Pour certains auteurs, cette dysconnectivité aurait pour conséquence la perturbation des processus nécessitant une intégration consciente contrastant avec la préservation de certaines fonctions plus automatiques (4). Ce déficit de coordination perturberait l'intégration consciente, en entravant l'élaboration d'un percept et son partage avec l'ensemble des structures cérébrales permettant sa manipulation : transformation, mémorisation, utilisation stratégique notamment. Il a ainsi été mis en évidence un déficit de mémoire explicite dans la remémoration consciente contrastant avec la préservation de la mémoire automatique implicite (5). Les perturbations de la conscience dans ses aspects supérieurs (self, conscience de soi, intentionnalité) pourraient également être la conséquence de ce déficit d'intégration consciente.

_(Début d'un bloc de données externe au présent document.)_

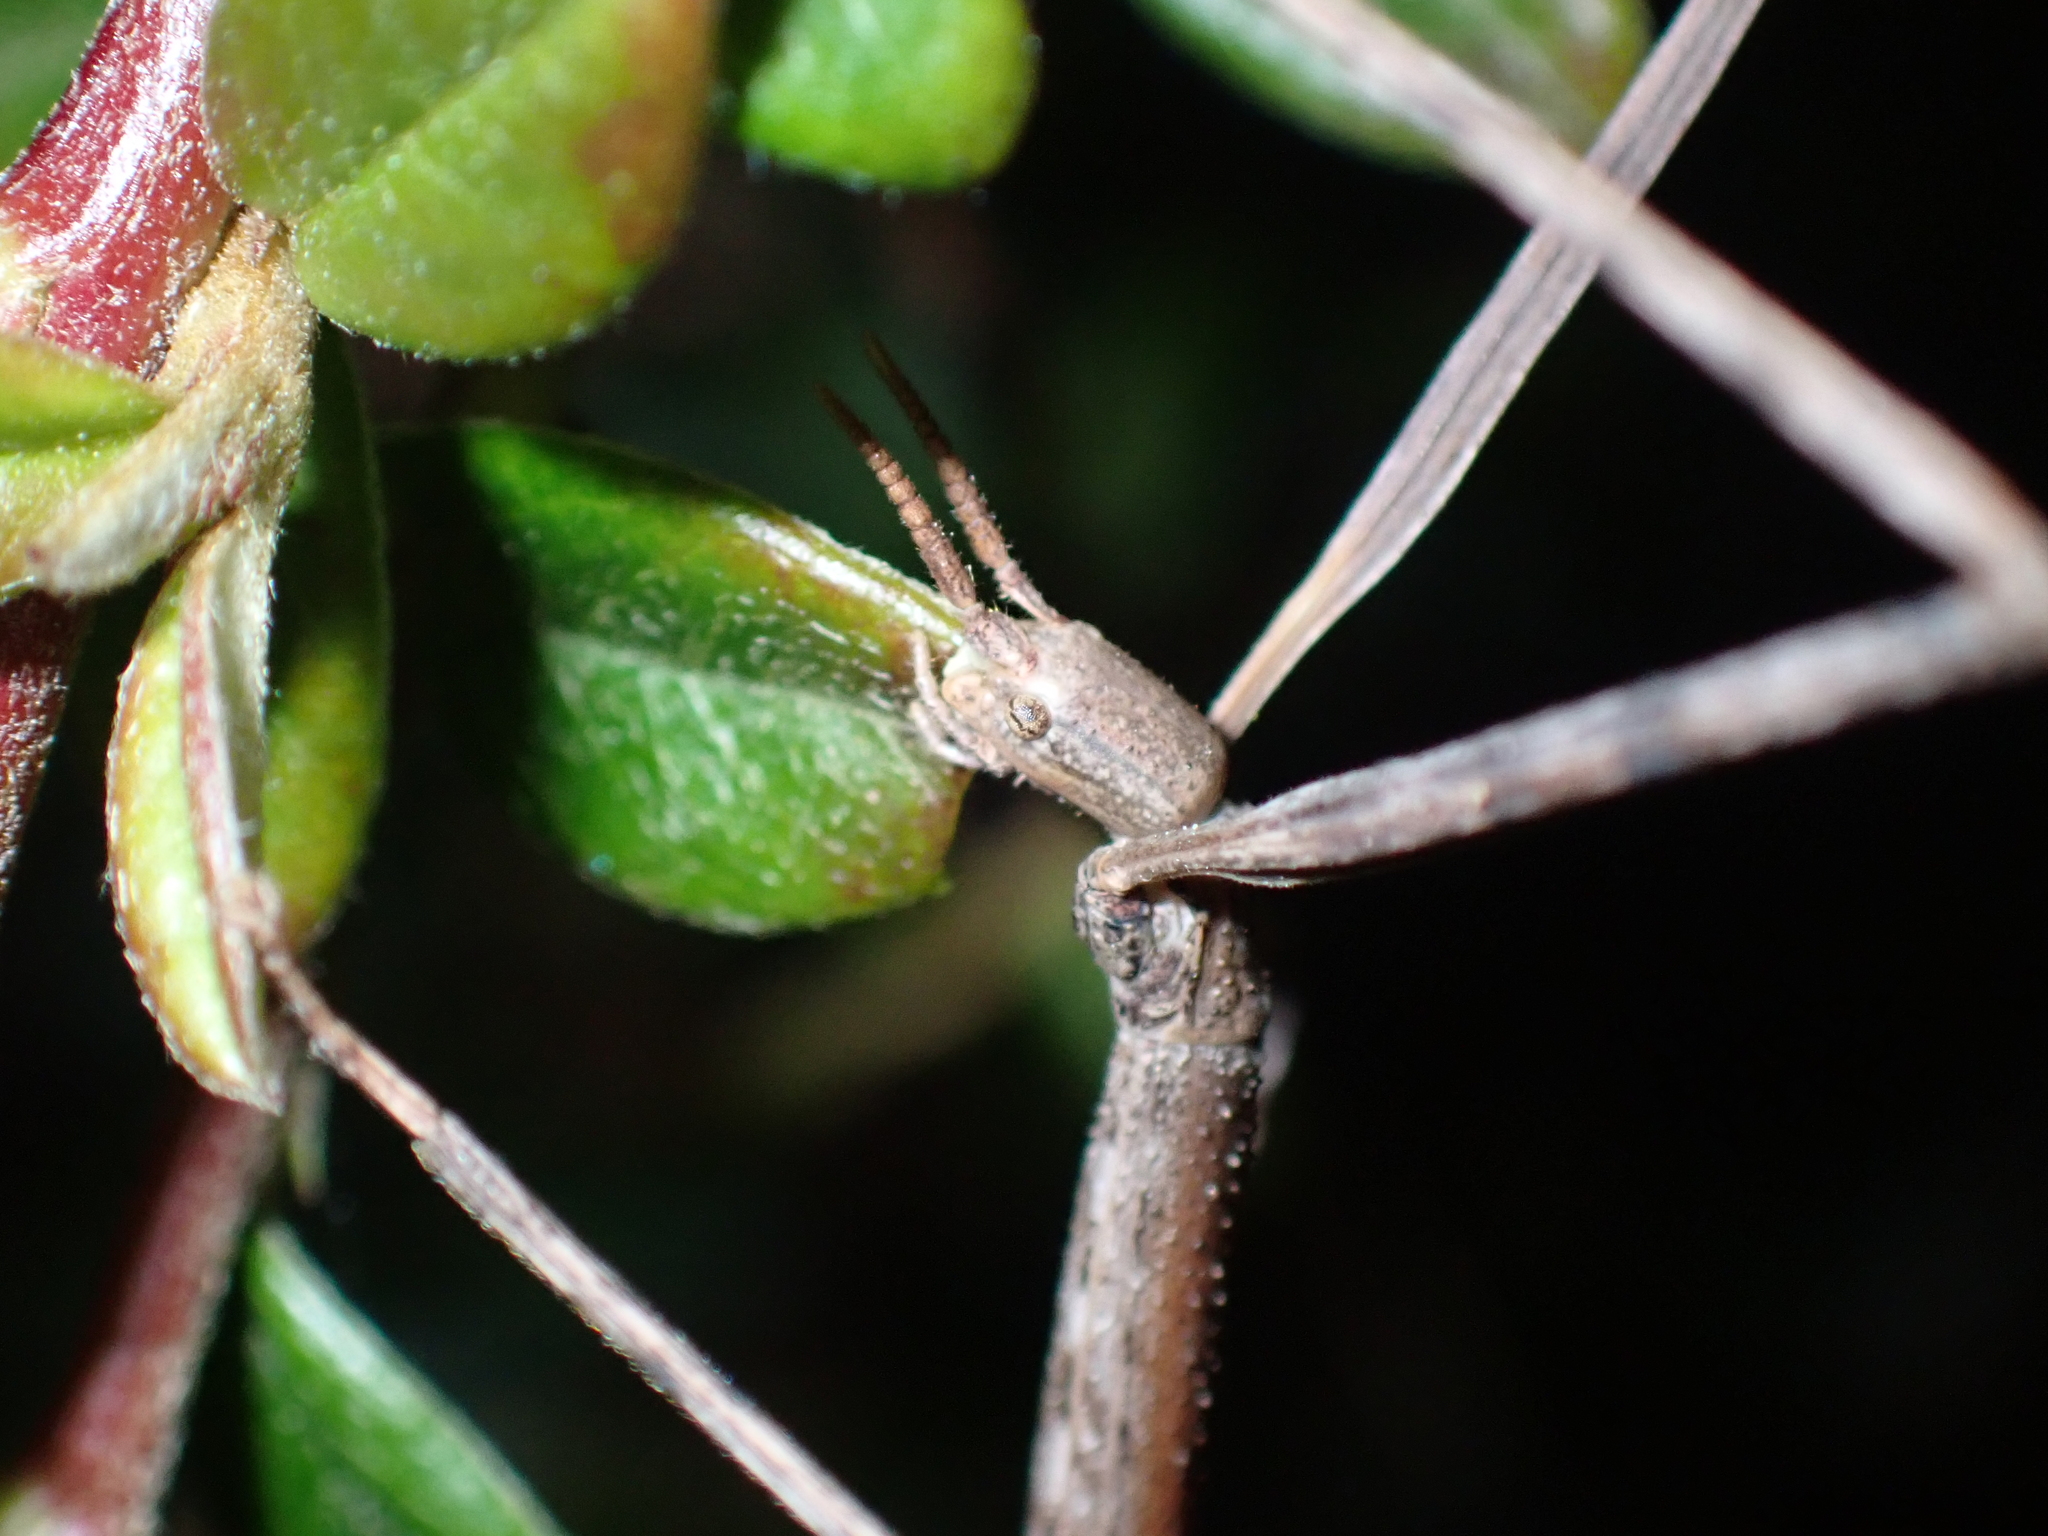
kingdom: Animalia
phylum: Arthropoda
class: Insecta
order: Phasmida
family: Bacillidae
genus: Clonopsis
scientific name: Clonopsis gallica
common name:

Ainsi, l'expérience hallucinatoire serait la conséquence de ce déficit d'intégration : faute de pouvoir intégrer l'activité sensorielle auditive, le patient attribuerait à autrui cette activité. Les productions délirantes permettraient quant à elles de tisser un lien entre ces différents phénomènes et d'en organiser le récit.

Cette vision théorique des neurosciences cognitives, et les résultats expérimentaux de neuro-imagerie qui la sous-tendent, constituent un écho lointain aux écrits de Bleuler concernant la dissociation : symptôme cardinal des schizophrénies, elle déterminerait les signes primaires de la maladie, les signes secondaires (hallucinations, délire) résultant de l'interaction entre le psychisme dissocié et l'expérience de la réalité. L'avenir dira si cette vision théorique est balayée par la découverte d'une anomalie cérébrale focale commune aux schizophrénies, ou si, au contraire, la multiplication et la diversité des résultats encouragent l'élaboration de modèles cognitifs complexes permettant, au moins en partie, de rendre compte des phénomènes cliniques et de la réponse thérapeutique.

* Service hospitalo-universitaire du Pr Olié, centre hospitalier Sainte-Anne, Paris V.
(1) Andreasen NC et al. Defining the phenotype of schizophrenia: cognitive dysmetria and its neural mechanisms. Biol Psychiatry, 1999. 46(7): 908-20.
(2) Frith CD, Blakemore S, Wolpert DM. Explaining the symptoms of schizophrenia: abnormalities in the awareness of action. Brain Res Brain Res Rev, 2000. 31(2-3): 357-63.
(3) Plaze M et al. Left superior temporal gyrus activation during sentence perception negatively correlates with auditory hallucination severity in schizophrenia patients. Schizophr Res, 2006. 87(1-3): 109-15.
(4) Del Cul A, Dehaene S, Leboyer M. Preserved subliminal processing and impaired conscious access in schizophrenia. Arch Gen Psychiatry, 2006. 63(12): 1313-23.
(5) Danion JM, Rizzo L, Bruant A. Functional mechanisms underlying impaired recognition memory and conscious awareness in patients with schizophrenia. Arch Gen Psychiatry, 1999. 56(7): 639-44.